Fragmentation et cloisonnement aussi du côté des initiatives (régionales et/ou nationales) et des moyens alloués au développement de cet écosystème. “Le financement [à l’échelle d’un pays] reste souvent faible et les petites structures n’ont, elles, pas les capacités de financement ou la capacité à les attirer.”

“Il y a un manque de coordination et de structuration, notamment entre les différents clusters qui sont nés en France, en Allemagne, en Norvège, en Finlande… Chacun reste dans son coin et fait la même chose que les autres.”

Du côté des écosystèmes XR (locaux, régionaux ou nationaux – du moins lorsqu’ils se sont déjà constitués), il y a, selon Alain Gallez, une incapacité des structures, souvent modestes mais pourtant sources d’innovation et d’agilité économique, à répondre aux besoins industriels ou à se lancer sur les marchés émergents. La taille trop menue des acteurs continue de faire obstacle.

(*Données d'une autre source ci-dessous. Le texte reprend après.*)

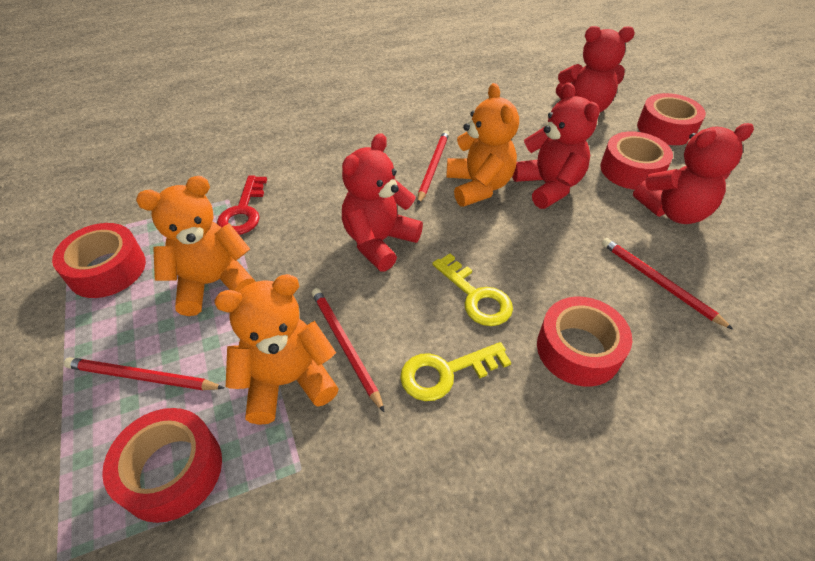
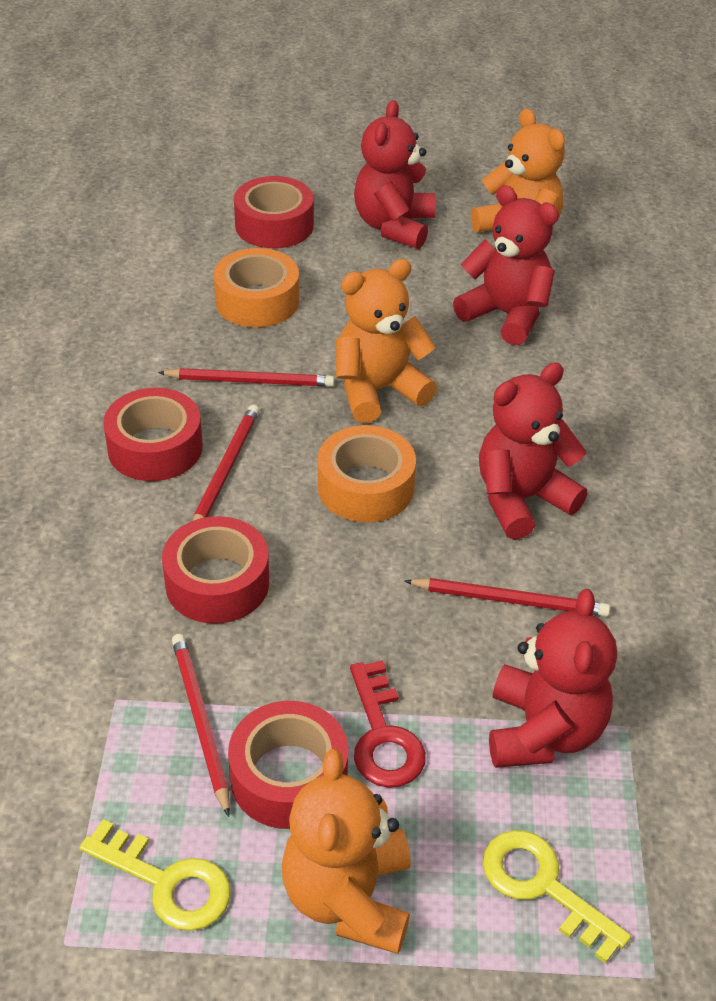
orange tape: none = 0 -> [214,248,299,327] [318,425,416,522] = 2
red tape: [52,223,146,298] [102,408,222,523] [537,297,632,387] [600,131,673,190] [637,93,706,145] = 5 -> [103,388,203,481] [162,516,269,624] [228,701,348,829] [234,176,314,248] = 4

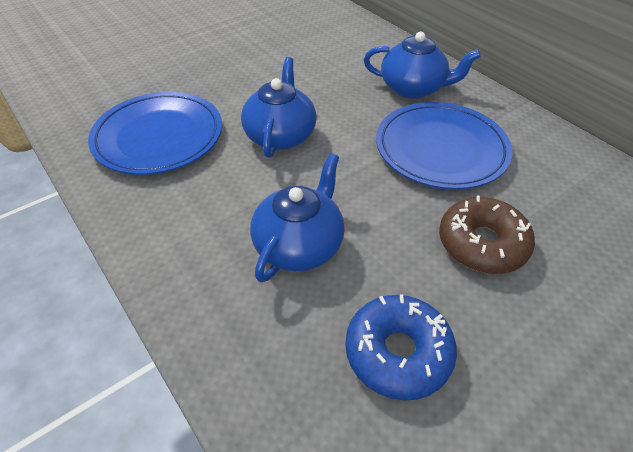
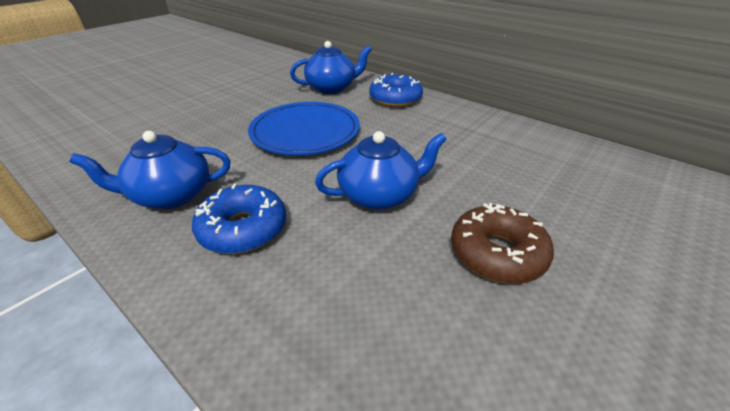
blue donut: [345,295,457,401] = 1 -> [192,183,286,254] [369,73,423,107] = 2
blue plate: [88,92,222,175] [376,102,512,190] = 2 -> [248,102,360,155] = 1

“Quant aux fonds d’investissement publics, ils demeurent réservés aux sociétés de leur région respective. Si on travaillait au niveau européen, l’effet serait décuplé, voire plus, permettant de mettre en oeuvre de plus gros projets sur la table…”.

Quid des sources et fonds d’investissements privés? “Certains commencent à comprendre le modèle et le potentiel de la XR. Une petite évolution se dessine. Un fonds suisse vient par exemple de décider de consacrer systématiquement 5% de ses investissements (soit un total d’environ 200 millions par an) à la XR. En s’entourant de conseillers spécialisés afin d’identifier les bons projets et les bons modèles économiques.

D’une manière générale, il y a encore un manque de connaissances [de la XR] de la part de ces fonds. Un travail d’évangélisation et d’information reste nécessaire…”

Quelques chiffres à l’échelle de l’Europe…

A quel usage les entreprises européennes utilisant des solutions XR dans le cadre de leur transformation industrielle destinent-elles ces solutions?

A 82% la réponse est formation des employés. Suivent, par ordre décroissant, les finalités suivantes:

– conception de produit: 48%
– prototypage et échantillonnage: 48%
– organisation de réunions: 46%
– production (planification, organisation et production): 46%
– marketing et publicité: 44%
– visualisation de données et production vidéo: 35%
– ventes et expérience client: 35%
– supervision (surveillance) d’activités: 28%
– packaging de produit: 16%
– tâches administratives: 12%
– préparation de matières premières: 11%
– autres: 17%

Source : étude européenne XR Ecorys.

Classés par type d’activités, les acteurs européens de la XR semblent davantage tentés par un profil de développement de logiciels:
– éditeurs de logiciels: 32,5% du total d’acteurs répertoriés
– équipementiers, fournisseurs de matériels et dispositifs: 11,8%
– créateurs de contenus: 29%
– conseils: 20,8%
– autres: 6%.

A noter que – cela n’étonnera guère les observateurs – la taille des acteurs européens demeure généralement modeste. 31% d’entre eux emploient moins de 5 personnes. 30% annoncent des effectifs de 6 à 10 personnes. Les grands acteurs (plus de 250 personnes) représentent 10% du total.

Entre ces deux extrêmes, 25% emploient de 11 à 25 personnes et 6% de 50 à 250 personnes.